November 08, 2013
Villagers vow to protect and conservationists gather to watch thousands of Amur falcons in north-eastern India as they pause in the longest annual migration by a bird of prey
Little known Borbori in northeastern Assam is suddenly abuzz with visitors, who are congregating in the village, not for its picture perfect views of paddy fields, sal plantations and misty hills but to track the Amur falcons who have returned in their thousands this year.
In 2001, volunteers of the Green Guard group had recorded an unprecedented 18,000 Amur falcons in the district. The numbers plummeted in the years that followed with only a handful being spotted. Until this year that is, when several thousands have arrived after a 12-year gap for roosting in the hilly forested areas of Morigaon and Karbi Anglong too.
The Amur falcon (Falco Amurensis), formerly known as the eastern red-footed falcon, is a small raptor of the falcon family.

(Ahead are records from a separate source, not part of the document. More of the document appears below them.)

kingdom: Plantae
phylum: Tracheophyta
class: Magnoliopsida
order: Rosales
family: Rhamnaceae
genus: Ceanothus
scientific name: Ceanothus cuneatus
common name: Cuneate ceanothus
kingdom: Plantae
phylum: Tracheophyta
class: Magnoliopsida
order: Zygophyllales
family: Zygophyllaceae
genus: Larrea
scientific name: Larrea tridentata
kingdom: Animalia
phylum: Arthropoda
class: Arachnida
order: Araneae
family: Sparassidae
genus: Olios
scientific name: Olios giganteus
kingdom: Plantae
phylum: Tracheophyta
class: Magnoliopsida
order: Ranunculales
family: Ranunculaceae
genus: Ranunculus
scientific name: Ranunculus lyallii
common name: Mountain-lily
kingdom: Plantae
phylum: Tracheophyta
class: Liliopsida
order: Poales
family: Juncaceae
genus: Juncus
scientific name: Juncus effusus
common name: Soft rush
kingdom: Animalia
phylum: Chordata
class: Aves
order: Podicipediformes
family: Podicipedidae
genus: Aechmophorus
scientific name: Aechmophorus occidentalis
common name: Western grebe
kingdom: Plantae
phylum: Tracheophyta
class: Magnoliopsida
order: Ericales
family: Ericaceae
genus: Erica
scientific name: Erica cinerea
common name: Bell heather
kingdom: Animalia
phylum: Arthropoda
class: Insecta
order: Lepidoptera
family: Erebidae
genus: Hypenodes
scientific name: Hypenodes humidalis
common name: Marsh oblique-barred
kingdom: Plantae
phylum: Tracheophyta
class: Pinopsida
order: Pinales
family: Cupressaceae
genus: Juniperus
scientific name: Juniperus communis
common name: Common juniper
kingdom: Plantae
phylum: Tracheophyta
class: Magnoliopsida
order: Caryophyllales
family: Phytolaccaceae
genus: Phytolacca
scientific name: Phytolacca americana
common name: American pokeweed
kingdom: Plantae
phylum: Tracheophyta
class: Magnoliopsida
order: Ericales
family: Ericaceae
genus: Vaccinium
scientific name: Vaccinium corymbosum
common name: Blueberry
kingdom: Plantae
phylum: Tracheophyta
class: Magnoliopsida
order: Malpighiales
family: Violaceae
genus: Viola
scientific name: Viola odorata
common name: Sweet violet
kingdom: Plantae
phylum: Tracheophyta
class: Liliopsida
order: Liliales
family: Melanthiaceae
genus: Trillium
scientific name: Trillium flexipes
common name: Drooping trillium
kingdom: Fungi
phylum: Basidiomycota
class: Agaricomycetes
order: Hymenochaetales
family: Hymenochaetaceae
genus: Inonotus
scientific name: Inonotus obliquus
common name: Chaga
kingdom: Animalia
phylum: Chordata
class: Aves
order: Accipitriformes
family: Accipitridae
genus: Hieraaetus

Mass slaughter of migratory falcons
In a remarkable milestone for conservation, three villages in neighbouring Nagaland’s Wokha district have also pledged to save the migratory raptor in the Doyang Reservoir – the Amur’s largest roosting site in the country. But every year thousands of birds are killed for their meat. With the mass annual hunt posing a potential threat to the species, Pangti, Asshaa and Sungro villages have passed a resolution to protect the bird and penalise offenders from this year on. Village Council Members (VCM) signed an agreement with the NGO Natural Naga to assist the Nagaland Forest Department to stop the wide-scale hunt that came to light last year.
In mid-October, Green Guard, a voluntary organisation, reported the first flock of about 500 birds. A few days later on October 25, members of Wildflowers, a bird watchers’ group of the Centre for Conservation, Education and Research, had counted more than 2,000 falcons in Borbori and neighbouring areas. The birds could be seen perching on the high transmission wires in the area and their numbers increased each day.
According to Chandan Kumar Duarah of Wildflower, the arrival of the Amur falcons in their thousands is is unprecedented and a sign that that the region offers a safe passage on their journey to southern Africa. The rampant killing of the falcons in Nagaland over the years presumably led to the birds taking a diversion and landing in Assam for safe shelter.
It’s quite a sight, say conservationists.
“The birds are seen perching on the wires, on the towers and a flock or two fly overhead with clanking sounds. In a few minutes, the flying flocks just vanish into the bamboo grooves as if to make adjustments for another group to perch on the wires. They are coming in batches. The older batches leave as new ones flock in; the bamboo grooves here offer them their roosting site on transit,” said a Wildflower volunteer, estimating that the numbers had crossed 6,000 by the end of October.
They can be seen shooing away other birds like magpie robins, drongos, swallows and swifts.
Longest and most arduous migration route for birds
Amur falcons breed in southeastern Siberia, northern China, Manchuria, Mongolia and North Korea and spend their winters in southern Africa, taking the most arduous annual migrations ever known to be taken by any bird of prey. They essentially feed on insects like termites and occasionally very small birds.
Male birds are usually a dark sooty brown. Females of the species can, however, be a little more confusing as they sport a typical falcon head pattern.
The exact migration path of this medium size slender bird species is still unknown but it has one of the longest migration routes of all birds, doing up to 22,000 km in a year. This includes an amazing 3,000 km flight across the Indian Ocean during their outbound journey from Asia to Africa. The return journey from Africa to Asia during February and March is even less understood and is thought to take place over land.
The birds are unusual in that they migrate a large distance over the sea and also continue their journey at night. They stop over in India and Bangladesh for a few weeks to fatten up. Every October, huge numbers of Amur falcons arrive in northeast India from Siberia en route their final destination in Africa.
On their way, tens of thousands of these raptors were reportedly hunted annually for their meat in Nagaland. Hunters would turn their fishing nets upward near the reservoir at Doyang to trap the birds when they came to roost.
But with the village councils resolving to protect the bird, man’s hunt for the bird should hopefully be a closed chapter.
As a signatory to the Convention on Migratory Species (CMS), India is duty bound to provide safe passage to this bird and prevent this massacre as well as draw up appropriate action plans for the long-term conservation of this bird. In the last Convention on Biological Diversity (CBD), which India chaired for two years, the importance of CMS in conserving species, and especially in stopping bush meat hunting, was repeatedly stressed.
The return of the Amur falcon to India’s northeast is a hopeful augur that the efforts towards conservation are bearing fruit.